# shift knob



## PrinceODarknesss (Jul 17, 2004)

I just bought a 2001 SE and the stock shift knob is pretty worn down so I'm looking to replace it. After driving my friend's Audi, I really like the way a spherical shifter feels, and I saw the greddy counterweight shift knob on some site or another. I think the extra weight would help a lot with the stock shifter, and it's a ball shape too! Anyways, the greddy website says the mitsu/mazda/nissan knob will fit shifters with M10 P1.25 threads. Of course, me not knowing a damn thing about thread sizes, I have no clue if that's what my Sentra has. I'll do it for you: :dumbass: So anyway, anybody know if the knob would fit?
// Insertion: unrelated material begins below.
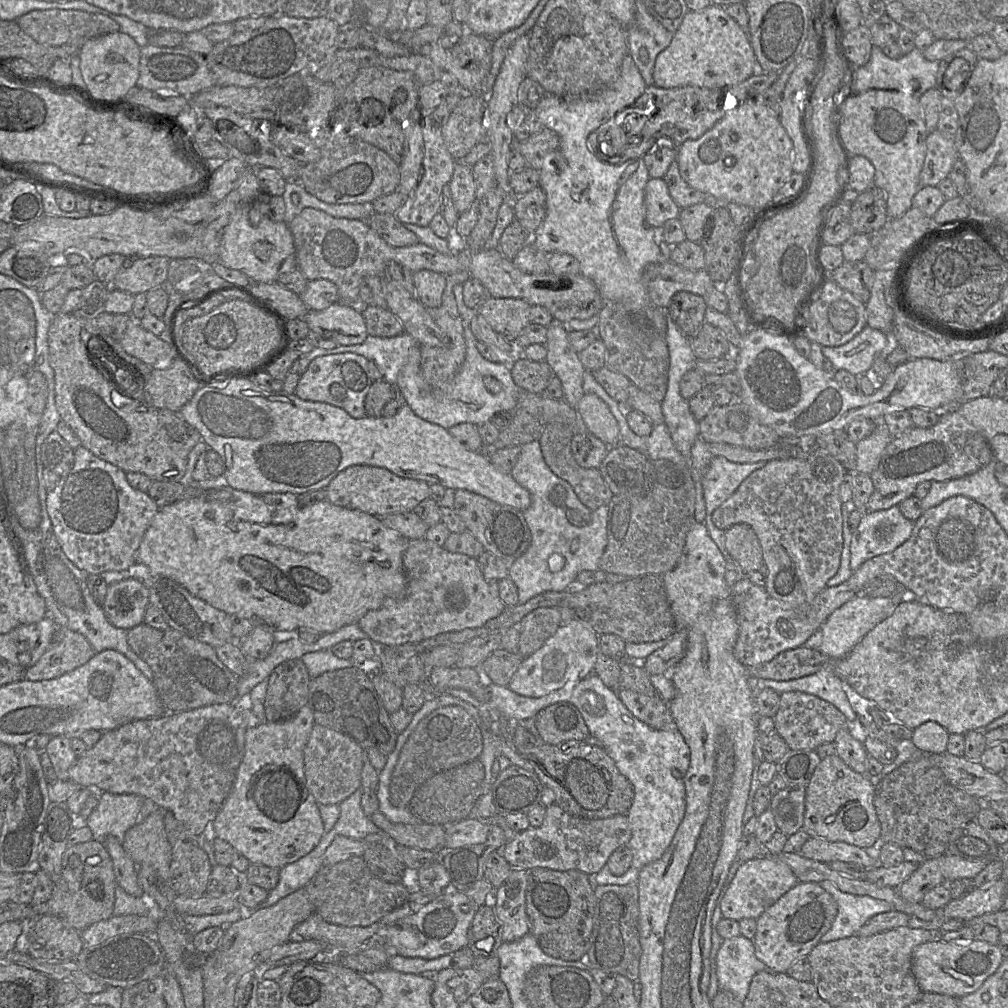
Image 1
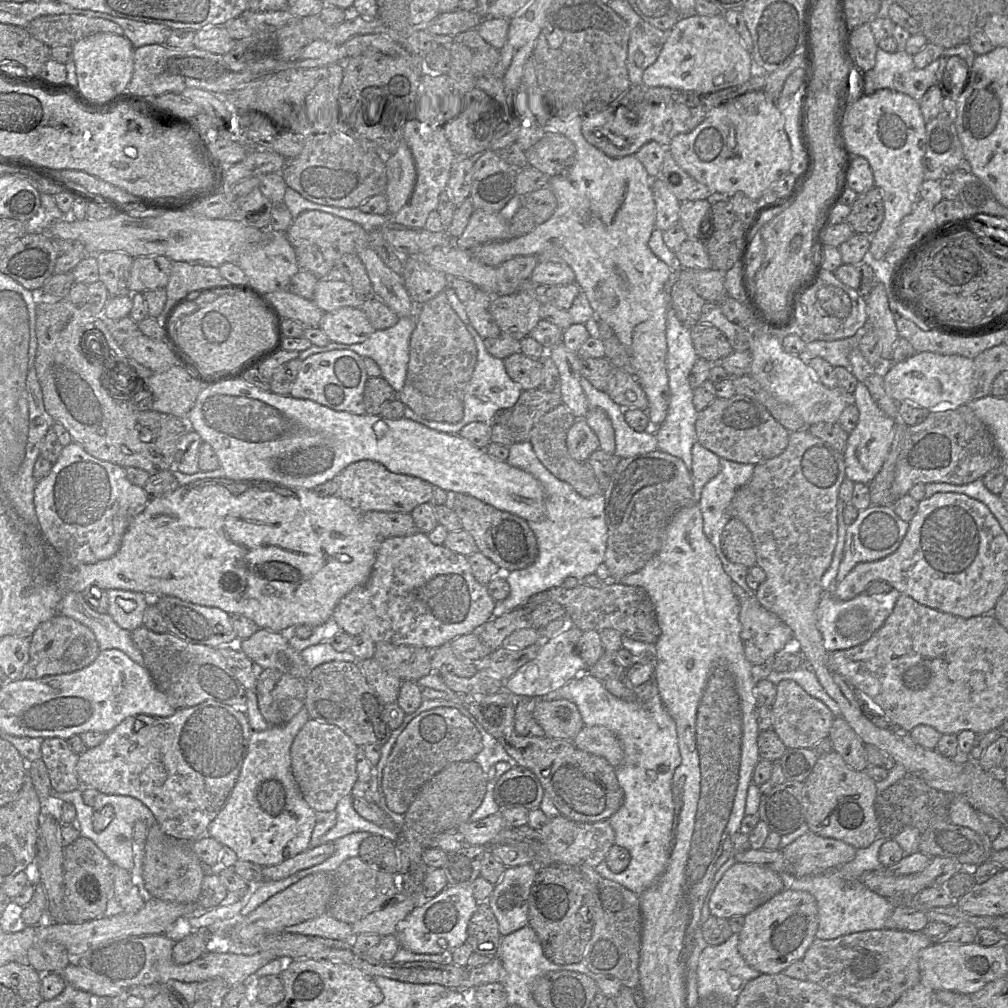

And also I read that the stock knob is glued down and you have to turn it REALLY hard to get it off. Any advice for getting it off?


----------



## Silvspec86 (Apr 4, 2003)

the stock one shouldnt be glued down...mine isnt. as for the thread sizes, i'm not too sure either but what i'd do is go to you local home depot a go to the screws section. they'll have a place where there are different threads sticking out from a display board, take your shift knob in and try it on the one that says M10, and i think 1.25 is the fine thread...but dont take my word for it. if it fits, then you'll know what you have.


----------



## PrinceODarknesss (Jul 17, 2004)

alright, i'll try that today, thanks...oh, and your shifter is plastic on the spec v, mine feels like it's metal under the leather wrap, and they could stick that on there better. but i dunno, i'll go back to tryin to twist it off, but before i was mostly twisting the leather instead of the knob itself :balls:


----------



## Yodaddy (Jul 17, 2004)

Check out the nismo shifters. I have a spherical one on my Spec-v and it feels great.


----------